Monday, April 26, 2010

Entrepreneurs, Bankers & Policies

If pandering to foreign investors is not the best path to high income in an economy, then it is necessary to woo local investors. Who are they?

Local savers and investors are the true patriots of the nation, for they are the people who sink their toes into the soil, dig deep and are willing to do and die on this soil. They are the true sons and daughters of the soil, for they make this land a place where they will live and die.

The true patriots are those who work very hard, despite even extremely conditions, following the basic rule of economic survival of not consuming at one go all that one has at the moment. With the little that they have saved, they hope to graduate from the drudgery of earning wages based on their subservience to become masters of their own little capital, from which they hope to earn a multiple from.

How fast that little capital spin and grow depends on their astuteness in knowing what the market needs, what the market is likely to need in the immediate future and in understanding the dynamics of the market supply and demand situation.

Those who read the market properly succeed; and those who don't, fail.

Successes and failures are both part of the dynamics of a growing economy that yearns to earn high income.

Protecting failures breeds insolence, while protecting successes breeds arrogance.

How the nation can break out of its little coconut shell depends on the courage of those with money to support those with foresights and ideas backed by technical skills.

In traditional societies without a modern banking system, the funding is undertaken by snake heads, gangsters and Ah Longs who go sideways into funding enterprises that cater to the base needs of unenlightened human beings like themselves.

In a modern society with a modern banking system, funding is controlled by bankers. In the not too distance past, bankers cultivated good relationships with their clients on a professional basis, qua bankers. Today, people who work in financial institutions are not real bankers for they merely handle money in the abstract sense, paying close to their gods of the stockmarket, and moving money in terms of the balance sheets and their income statements. They do not undertand the underlying dynamics of money and the economy, except in lending (a) where there is supposed to be no risk (ie real estate) or (b) where the rate of return is the high (ie financial products). The real business of producing goods and services to the neighbourhood has become too boring a lending proposition.

The tendency for bankers to mass process their loan applications is caused by the change in central banking thinking from keeping the creation of fiat money on an even keel to one where new money is used to cover up the failures of old money. That big money funds big multinationals should not be a surprising phenomenon, for the strategy is global economic domination. There is no wonder that bankers surrender their lending policies to the corporate strategies of the multinationals, and there is no wonder that the global economy today is dictation by foreign direct investments - as the rich of every emerging economy in Asia and Eastern Europe invest abroad in search of higher and higher returns.

This broad sweep of the global economic and financial landscapes shows the difficulty in formulating good local investment policies where emphasis is place on local personal knowledge and global market intelligence.

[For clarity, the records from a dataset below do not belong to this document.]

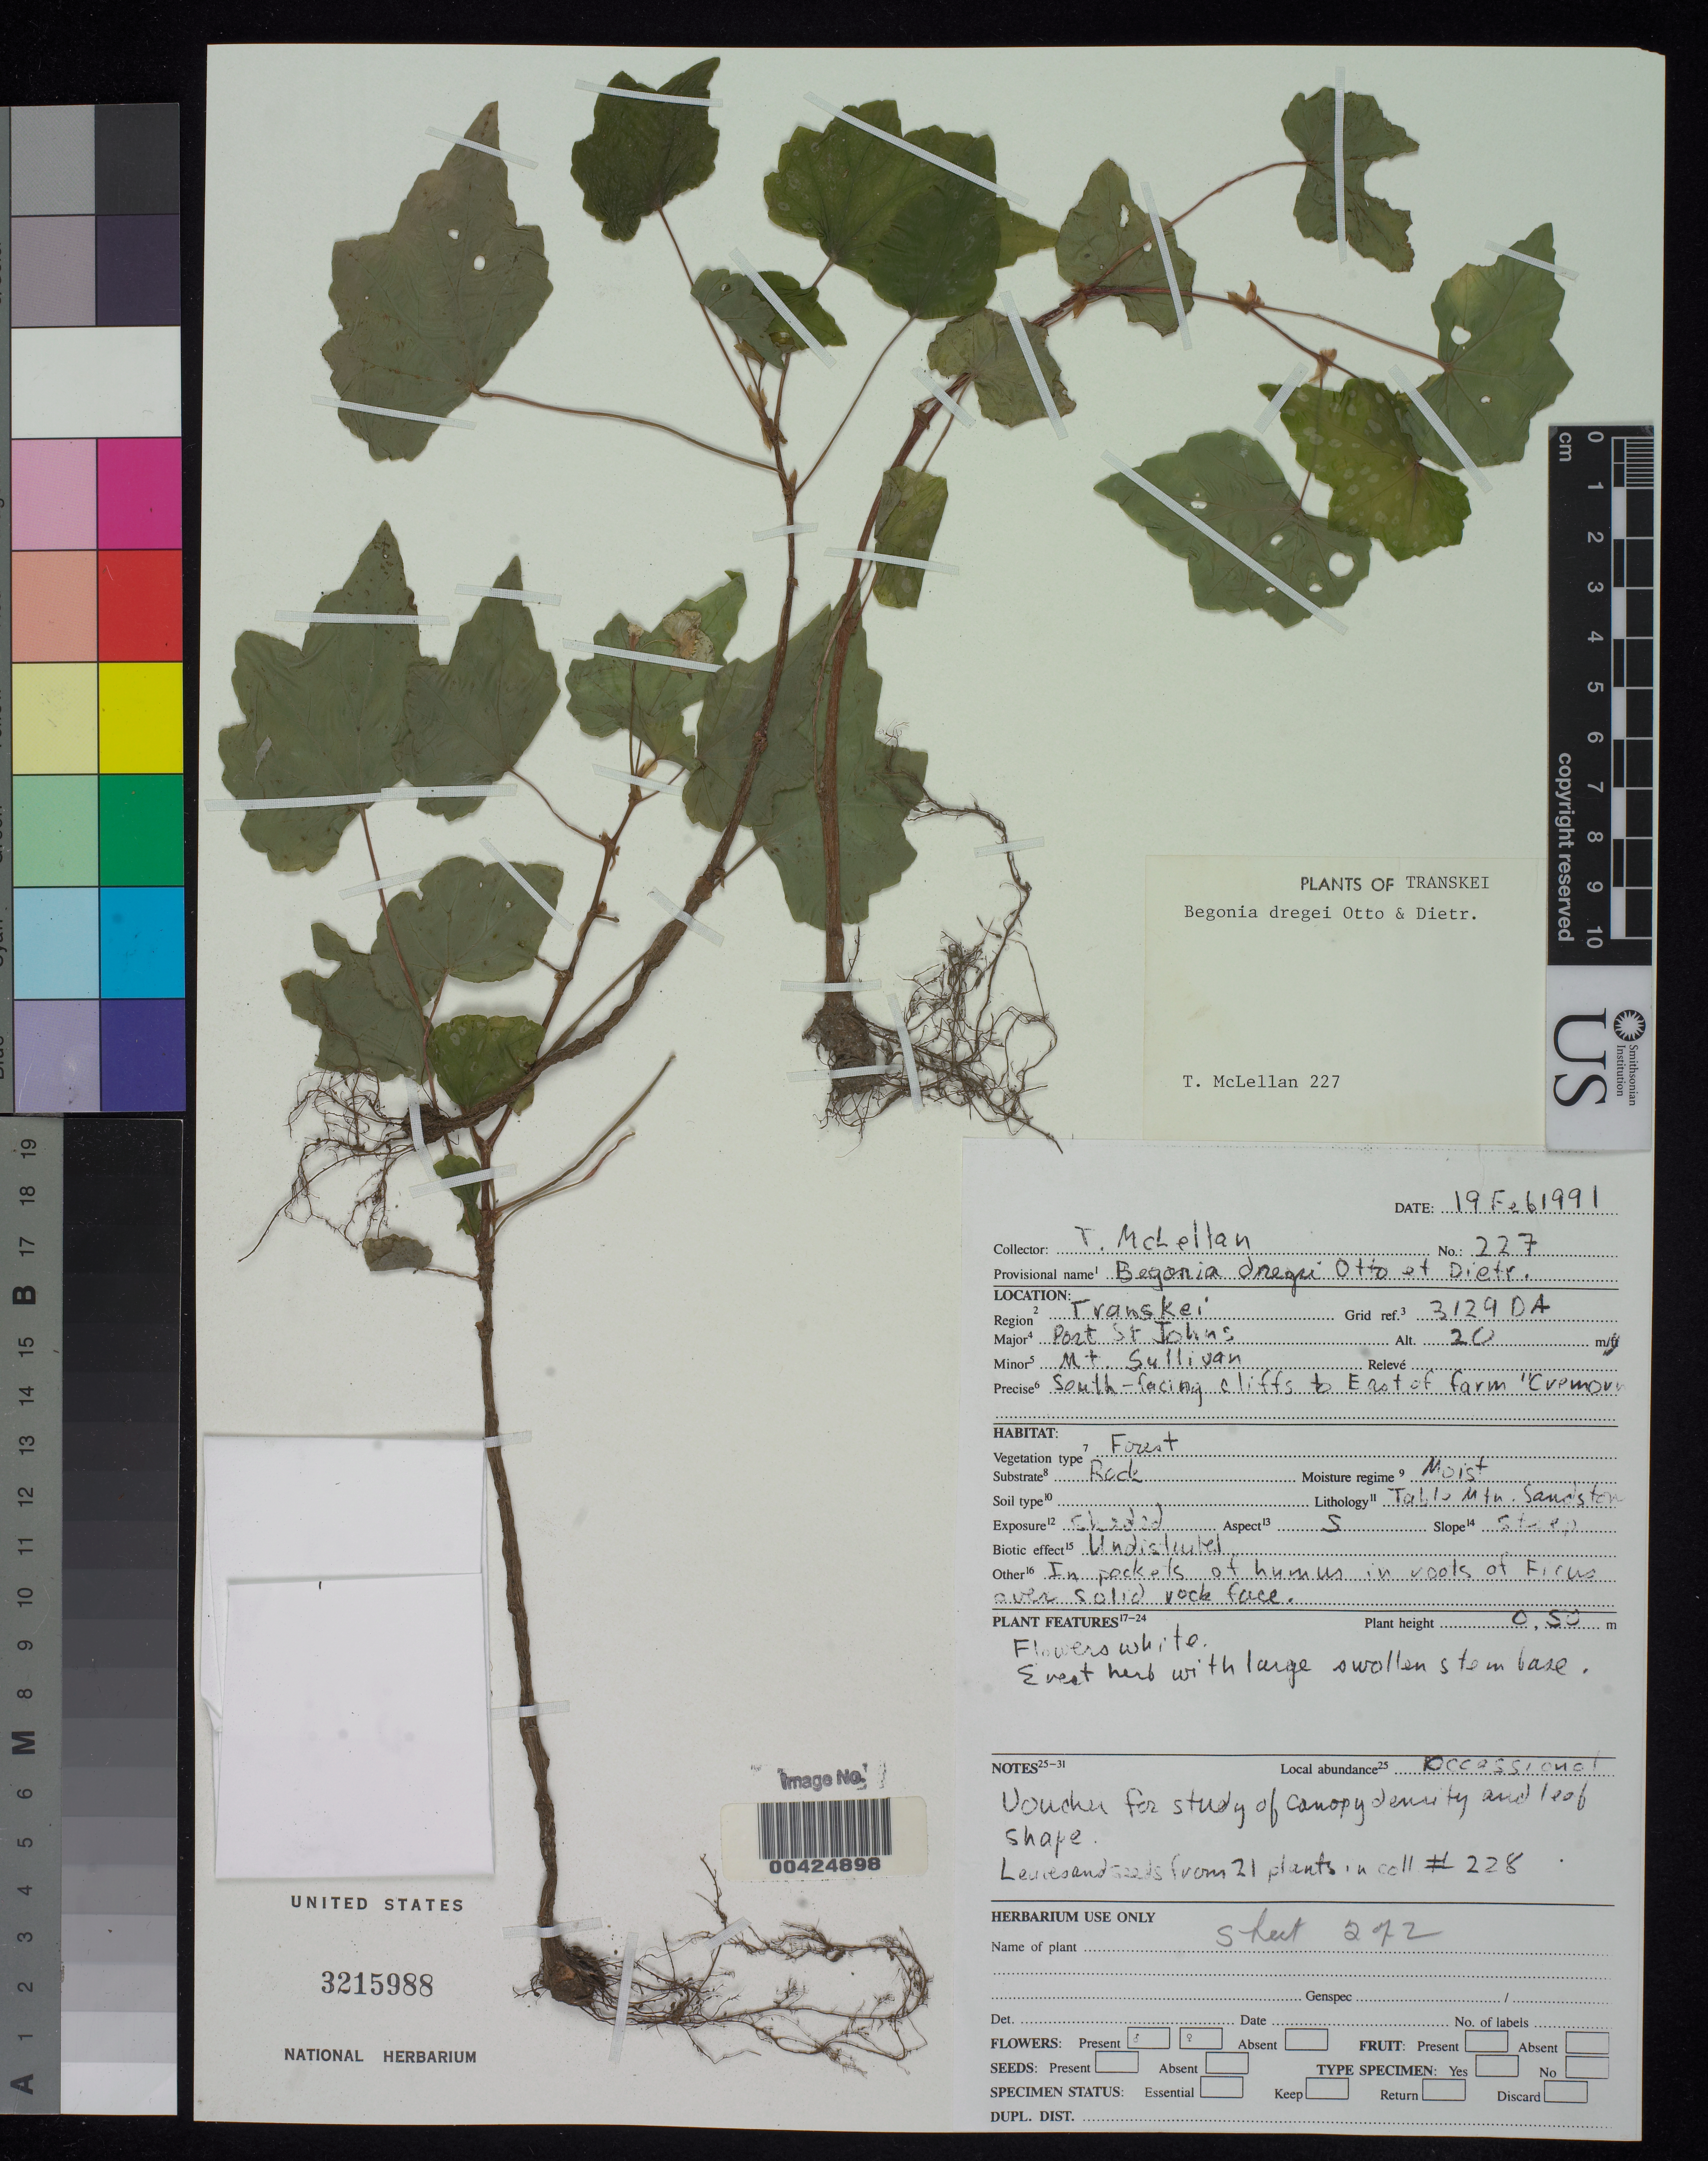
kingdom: Plantae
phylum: Tracheophyta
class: Magnoliopsida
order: Cucurbitales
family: Begoniaceae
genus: Begonia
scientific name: Begonia dregei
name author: Otto & D. Dietr.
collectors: T. McLellan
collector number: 227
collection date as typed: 19 Feb 1991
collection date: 1991-02-19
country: South Africa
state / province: Eastern Cape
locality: Port St. Johns, Mt. Sullivan.Transkei.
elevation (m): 20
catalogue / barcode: US 3215988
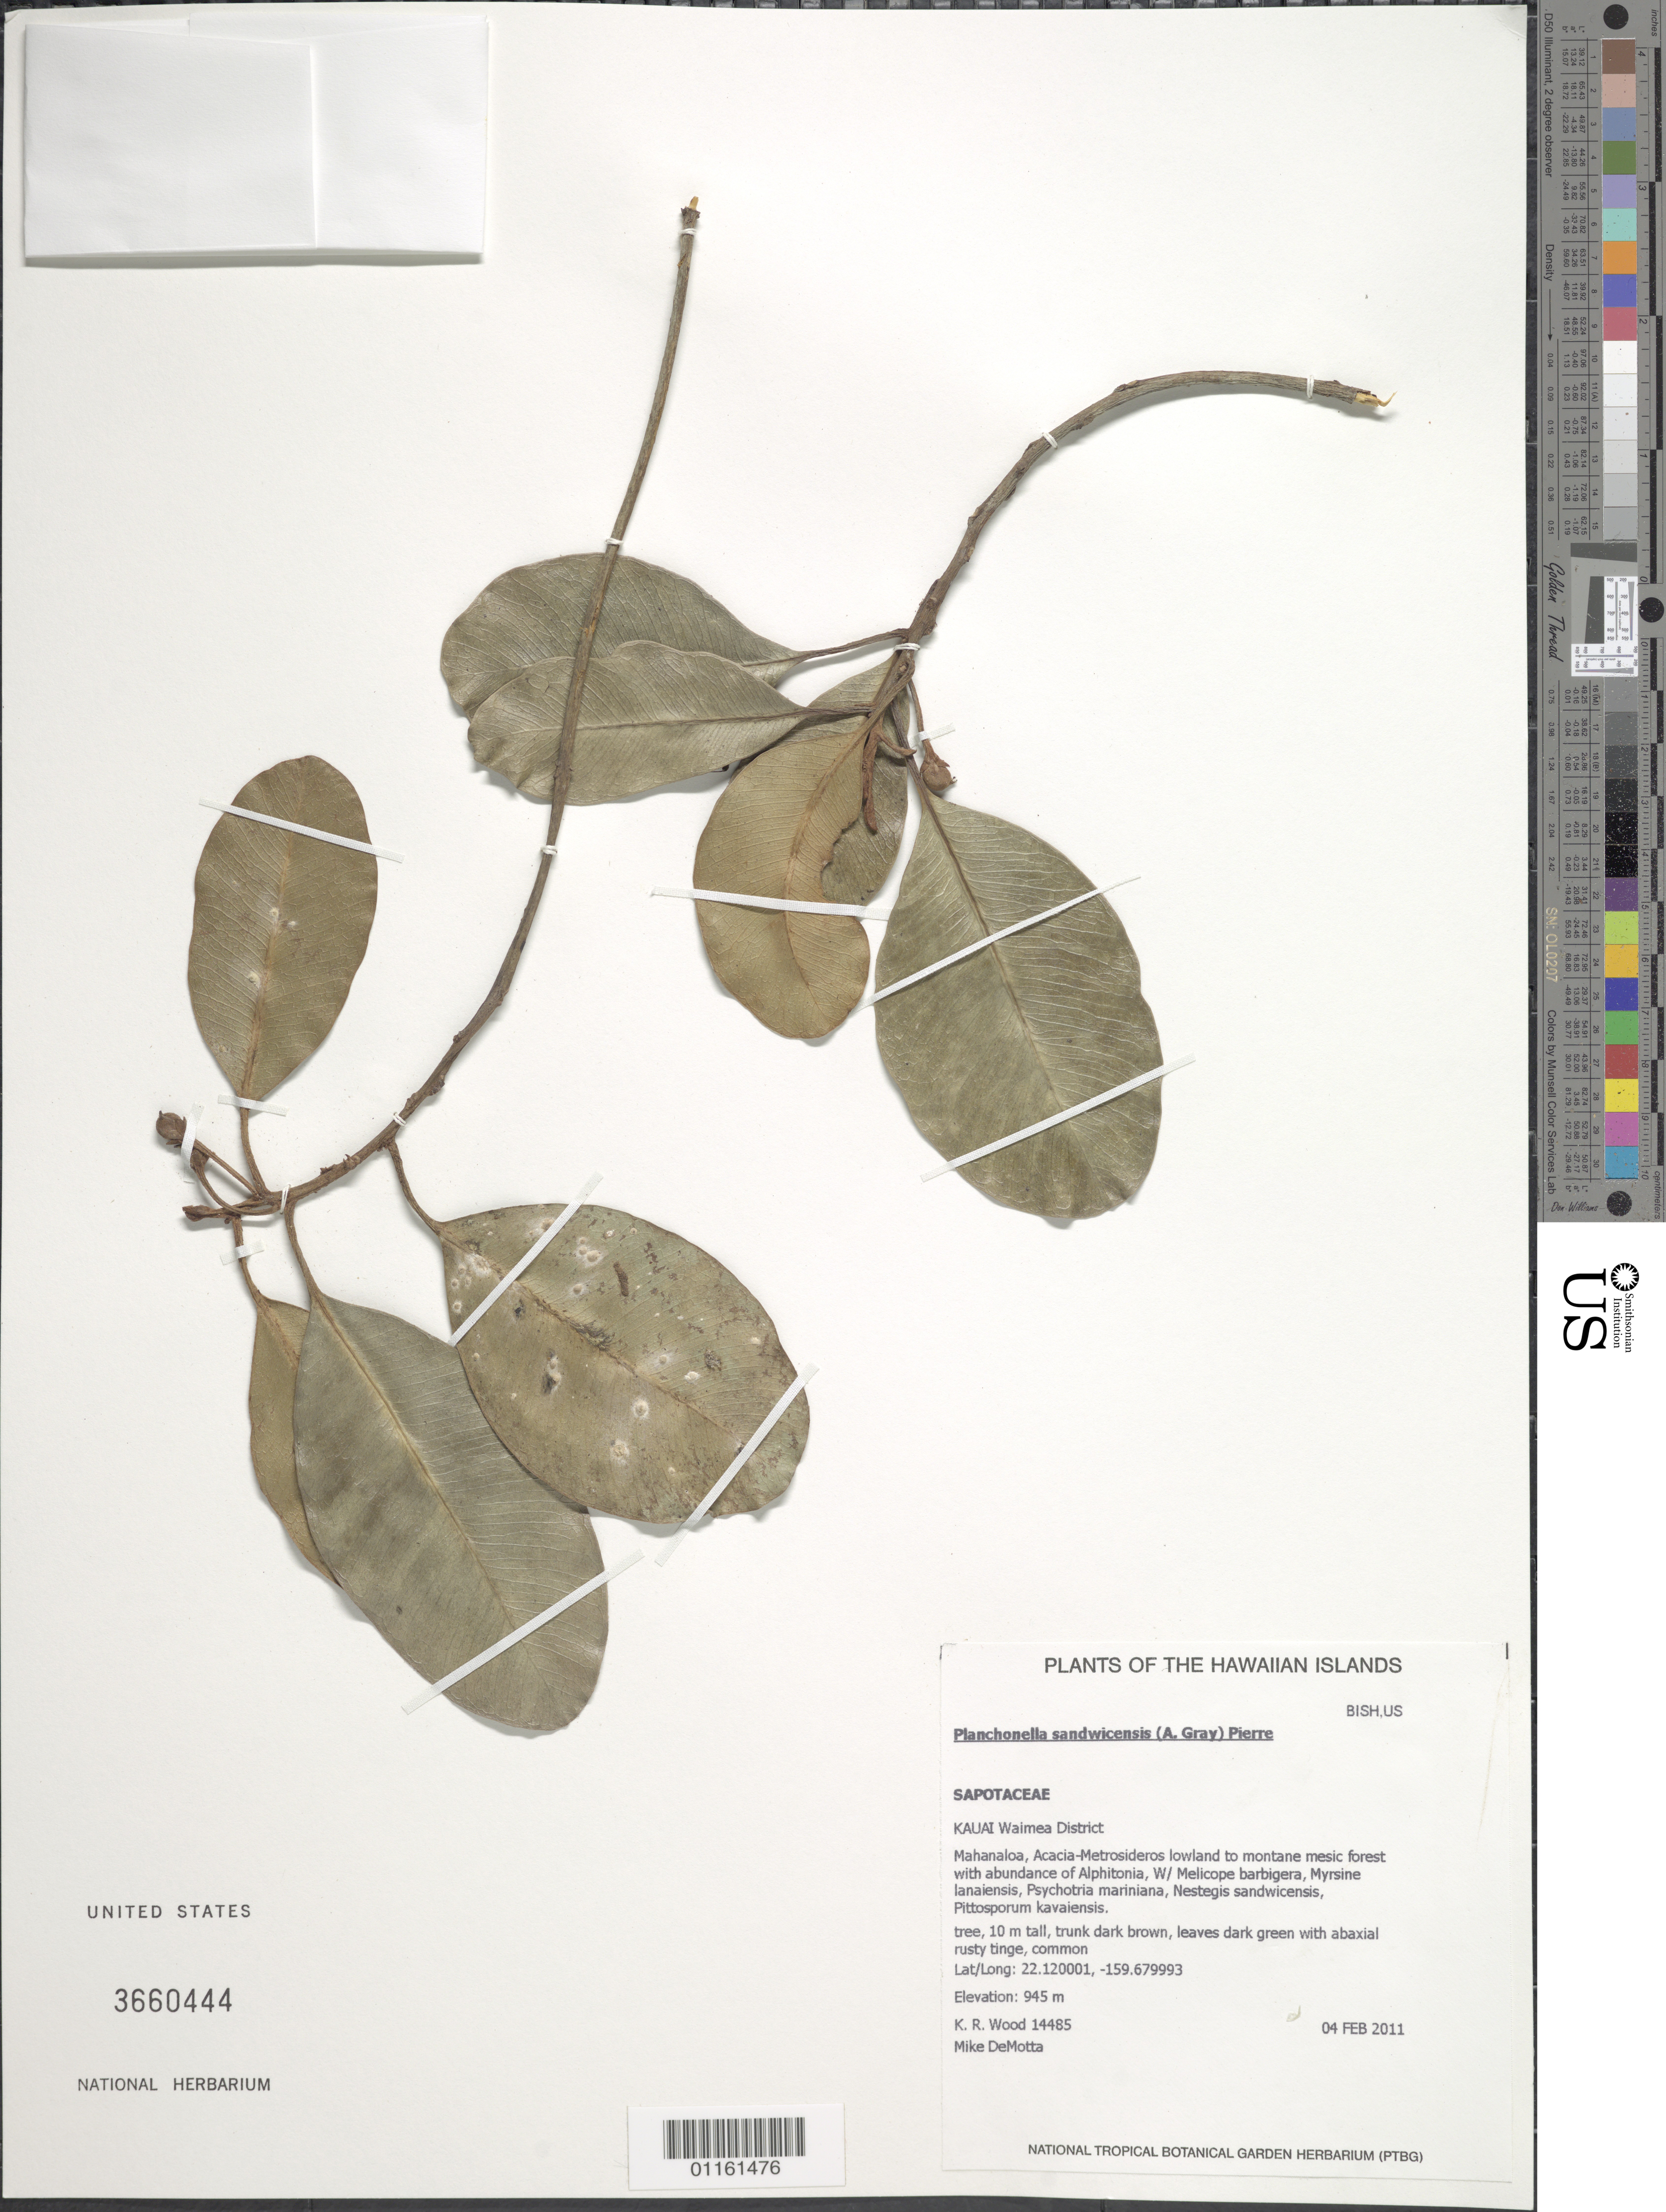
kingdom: Plantae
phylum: Tracheophyta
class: Magnoliopsida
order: Ericales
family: Sapotaceae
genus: Planchonella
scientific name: Planchonella sandwicensis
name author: (A. Gray) Pierre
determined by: Havran, J. C.; et al.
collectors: K. R. Wood & M. DeMotta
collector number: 14485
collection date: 2011-02-04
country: United States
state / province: Hawaii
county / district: Kauai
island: Kaua'i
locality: Waimea District.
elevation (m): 945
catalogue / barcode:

Good policies must encourage the dissemination of accurate information and impartial news for local investors to make good decisions in an increasingly challenging world. All efforts must go out to lay an even ground for all economic players so that they can concentrate on winning the economic game at the global level. We have to begin to work together as a national team with the government laying down simple clear policies, the bankers keeping track of the economics with their customers, and the entrepreneurs sweating it out to pay the banks and feed their families.

Do the key players of the economy know what they are doing? Or are they merely repeating what's in the news?